- _Exercise objective_: State how many lines in the listing below contain the string "track", counting case as significant. Reply with the number alone.

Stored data
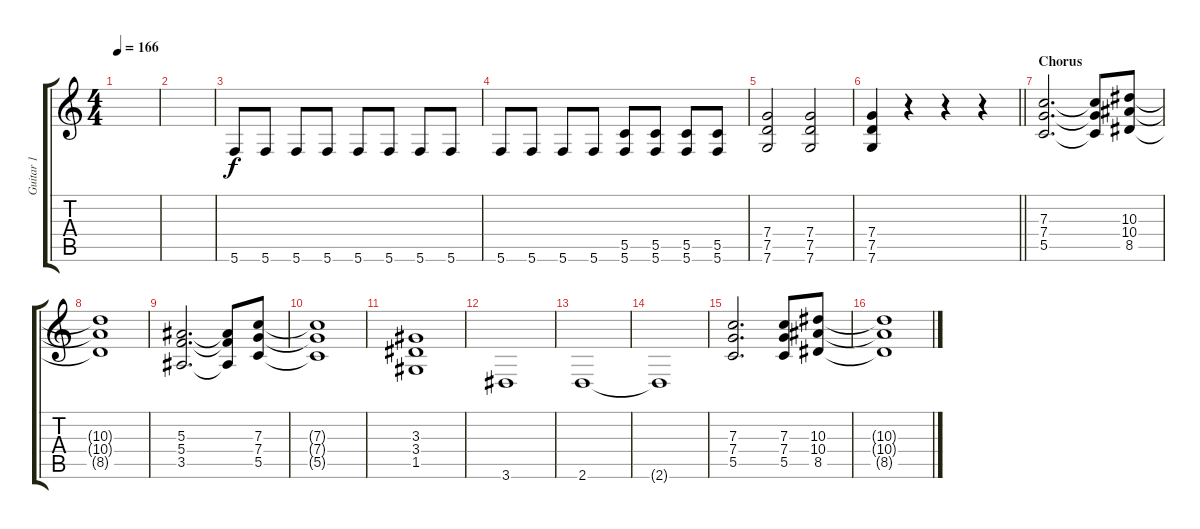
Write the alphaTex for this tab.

\track ("Guitar 1" "Guitar 1") {instrument distortionguitar}
\staff {score tabs}
\tuning (D4 A3 F3 C3 G2 C2) {hide}
\ts (4 4)
\tempo 166
\clef g2
\ks c
|
|
5.6.8 5.6.8 5.6.8 5.6.8 5.6.8 5.6.8 5.6.8 5.6.8 |
5.6.8 5.6.8 5.6.8 5.6.8 (5.5 5.6).8 (5.5 5.6).8 (5.5 5.6).8 (5.5 5.6).8 |
(7.4 7.5 7.6).2 (7.4 7.5 7.6).2 |
\barLineRight lightlight
(7.4 7.5 7.6).4 r.4 r.4 r.4 |
\section ("" "Chorus")
(7.3 7.4 5.5).2{d} (7.3{t} 7.4{t} 5.5{t}).8 (10.3 10.4 8.5).8 |
(10.3{t} 10.4{t} 8.5{t}).1 |
(5.3 5.4 3.5).2{d} (5.3{t} 5.4{t} 3.5{t}).8 (7.3 7.4 5.5).8 |
(7.3{t} 7.4{t} 5.5{t}).1 |
(3.3 3.4 1.5).1 |
3.6.1 |
2.6.1 |
2.6{t}.1 |
(7.3 7.4 5.5).2{d} (7.3 7.4 5.5).8 (10.3 10.4 8.5).8 |
(10.3{t} 10.4{t} 8.5{t}).1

- _Solution to this problem_: 1